- [Activity] Copy all of the records below word for word, leaving the pictures out.

===== Data records

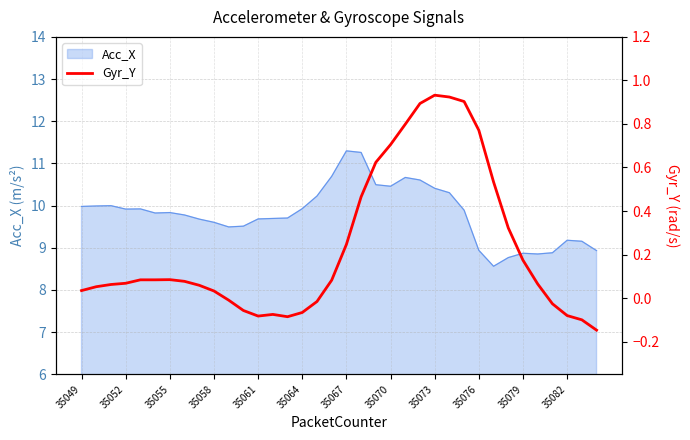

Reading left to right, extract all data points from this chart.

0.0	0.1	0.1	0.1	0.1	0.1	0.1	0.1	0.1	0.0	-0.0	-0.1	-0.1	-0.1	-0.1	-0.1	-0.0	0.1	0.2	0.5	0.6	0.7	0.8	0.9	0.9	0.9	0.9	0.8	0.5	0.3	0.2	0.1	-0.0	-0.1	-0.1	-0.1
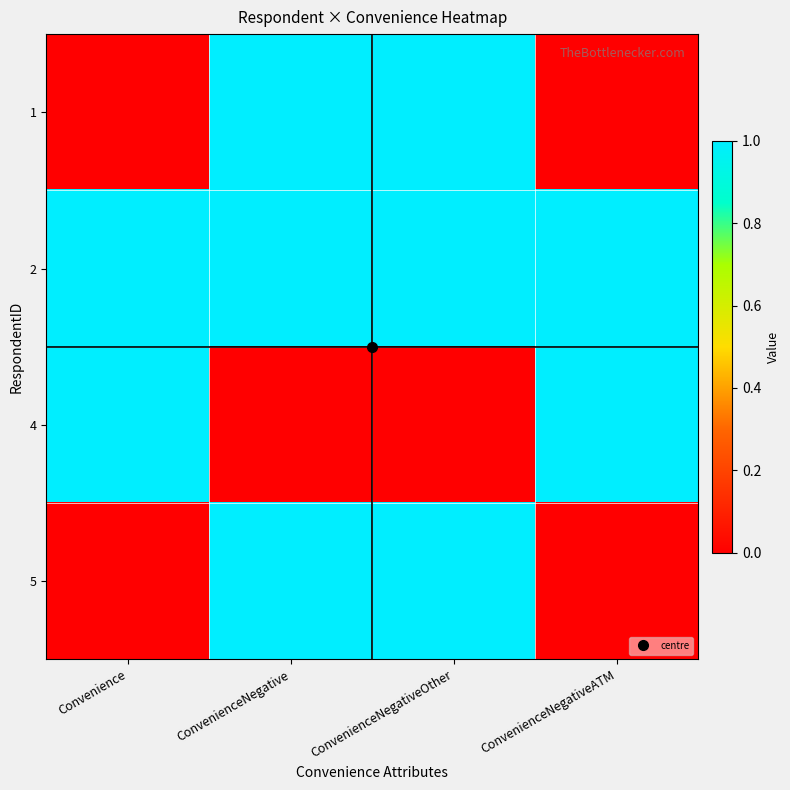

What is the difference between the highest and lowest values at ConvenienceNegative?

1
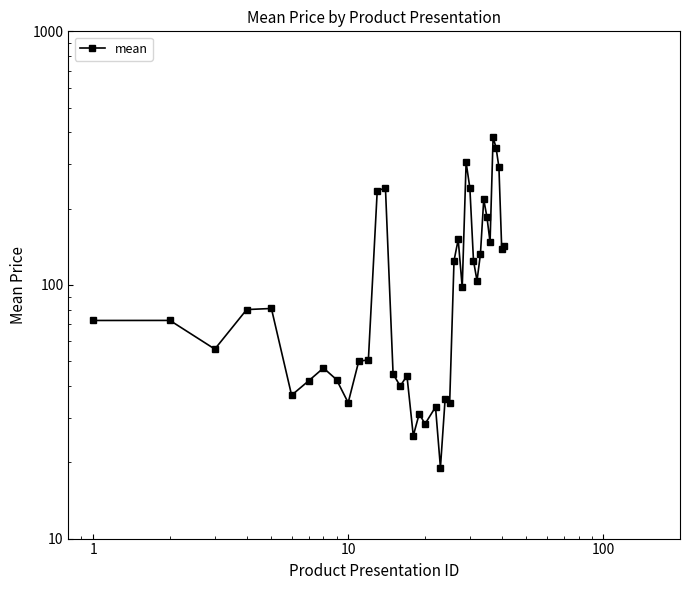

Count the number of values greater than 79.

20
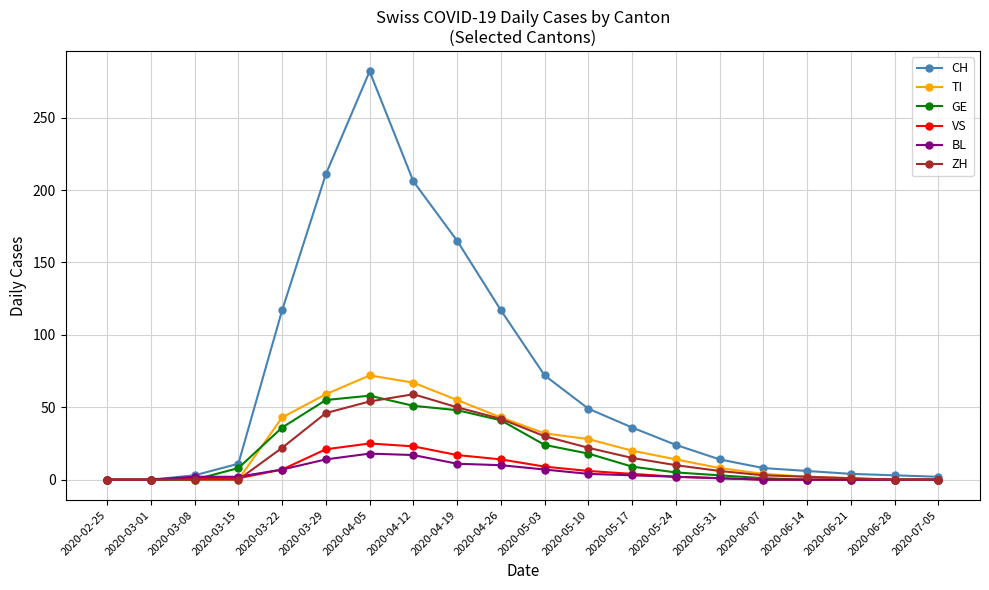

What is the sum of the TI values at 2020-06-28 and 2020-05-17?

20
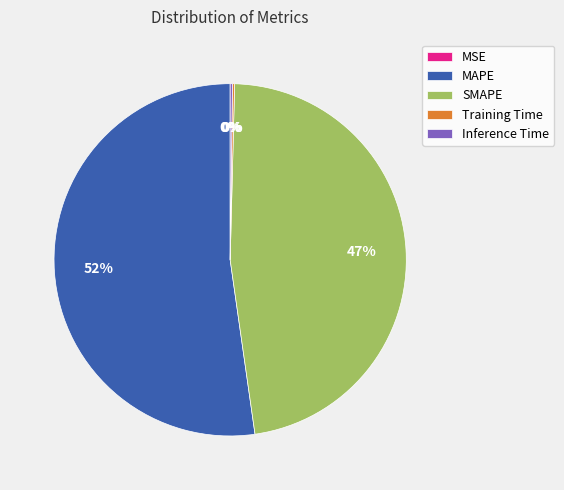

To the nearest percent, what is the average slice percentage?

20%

==========

- [Your solution]
Reading left to right, extract all data points from this chart.

0.0	0.1	0.1	0.1	0.1	0.1	0.1	0.1	0.1	0.0	-0.0	-0.1	-0.1	-0.1	-0.1	-0.1	-0.0	0.1	0.2	0.5	0.6	0.7	0.8	0.9	0.9	0.9	0.9	0.8	0.5	0.3	0.2	0.1	-0.0	-0.1	-0.1	-0.1

What is the difference between the highest and lowest values at ConvenienceNegative?

1

Count the number of values greater than 79.

20

What is the sum of the TI values at 2020-06-28 and 2020-05-17?

20

To the nearest percent, what is the average slice percentage?

20%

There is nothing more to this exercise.